Social media detox : plus heureux sans Facebook et Linkedin ?

D'anciens cadres de Facebook se sont donné comme mission d'évangéliser 55 000 écoliers américains sur l'addiction au réseau social. Si les réseaux sociaux sont néfastes aux jeunes Américains, pourquoi ne seraient-ils pas mauvais pour nous ? Et comment y remédier ?

Plusieurs émissions et articles récents convergent vers le même constat : les écrans et en particulier les réseaux sociaux rendent addict. Un article récent du Monde fait référence à Robert Lustig, un professeur de pédiatrie clinique, qui dans son dernier ouvrage indique que la consommation de réseaux sociaux, à l'instar de la consommation de sucre, rend accro car elle provoque une production de dopamine, l'hormone du plaisir. Dans un article de blog Facebook a d'ailleurs reconnu que l'usage des réseaux sociaux pouvait parfois conduire à des épisodes dépressifs.
Plaisir et bonheur expliqués par la science

Le plaisir est un sentiment de satisfaction éphémère ressenti lorsqu'une envie ou un besoin est assouvi. Qui plus est, le cerveau développe une certaine accoutumance au plaisir, si bien qu'il lui en faut toujours plus pour atteindre le même sentiment de récompense c'est ce qui crée l'addiction (alcool, drogue, pornographie, jeux vidéo, réseaux sociaux, etc.).
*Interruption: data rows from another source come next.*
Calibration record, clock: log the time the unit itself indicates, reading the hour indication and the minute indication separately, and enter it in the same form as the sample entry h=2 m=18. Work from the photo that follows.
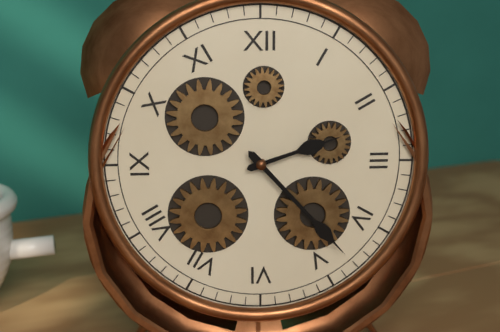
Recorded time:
h=2 m=23
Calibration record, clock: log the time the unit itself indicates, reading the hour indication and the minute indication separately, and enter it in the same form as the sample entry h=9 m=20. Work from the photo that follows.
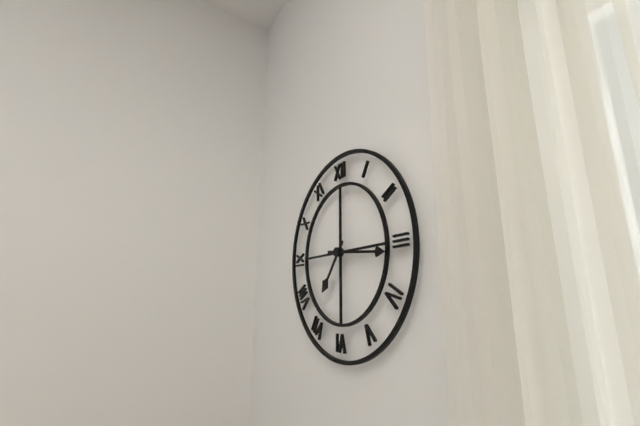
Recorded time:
h=7 m=16
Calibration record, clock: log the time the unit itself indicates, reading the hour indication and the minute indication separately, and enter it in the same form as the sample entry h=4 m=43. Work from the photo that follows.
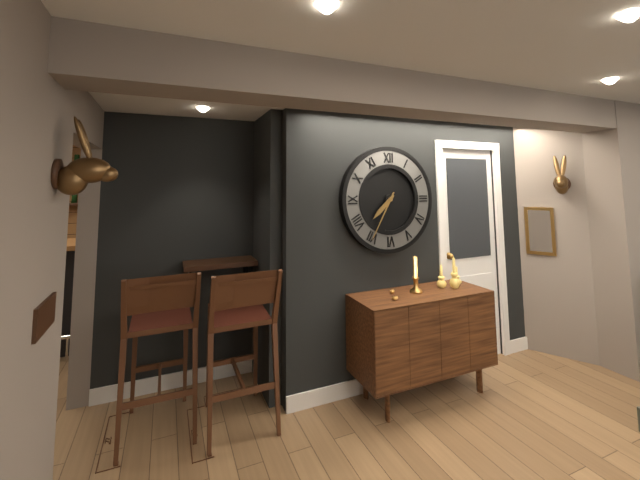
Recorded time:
h=7 m=35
A contrario, le bonheur est un état durable de sérénité et de plénitude qui s'obtient notamment grâce à des interactions sociales fortes. Or, si nous avons tendance à confondre les deux, il s'agit bien de deux choses différentes. Le plaisir est plutôt solitaire quand le bonheur prend place dans un groupe de personnes. Le plaisir est lié au fait de prendre alors que le bonheur se donne. La raison est physiologique : le plaisir et le bonheur dépendent de deux hormones : la dopamine pour le plaisir et la sérotonine pour le bonheur. Robert Lustig va jusqu'à dire qu'une recherche effrénée du plaisir pourrait même inhiber le sentiment de plénitude et de contentement. 

Dit autrement, nous ne pouvons pas être heureux quand nous cherchons constamment à obtenir du plaisir, d'autant plus que l'on a tendance à confondre les deux. 

Des réseaux sociaux conçu pour donner du plaisir plus que du bonheur

Si on l'applique aux réseaux sociaux, plus vous obtenez des "likes" sur Facebook, Linkedin ou Instagram, moins vous obtenez ce que vous recherchez vraiment, à savoir le bonheur. A la place vous obtenez du plaisir. La sérotonine est en effet notamment synthétisée par les neurones miroirs (neurones de l'empathie) lors de l’échange de regards avec une personne, mais lors d'un échange sur un réseau social, en l'absence d'un interlocuteur physique, seule la dopamine est secrétée. 

Ce qui est terrible c'est que les réseaux sociaux comme Facebook ou Linkedin sont tellement étroitement liés à votre personnalité qu'ils vous poussent à construire un mur d'informations qui vous ressemble. En bref, la plupart des utilisateurs cherchent à obtenir une image positive en publiant les moments d'aboutissement (obtention d'un prix, compétition sportive, etc.) ou de bonheur (présence à une conférence, un concert ou un spectacle), non pour rendre jaloux leurs contacts mais pour partager un moment fort de leur vie avec eux. 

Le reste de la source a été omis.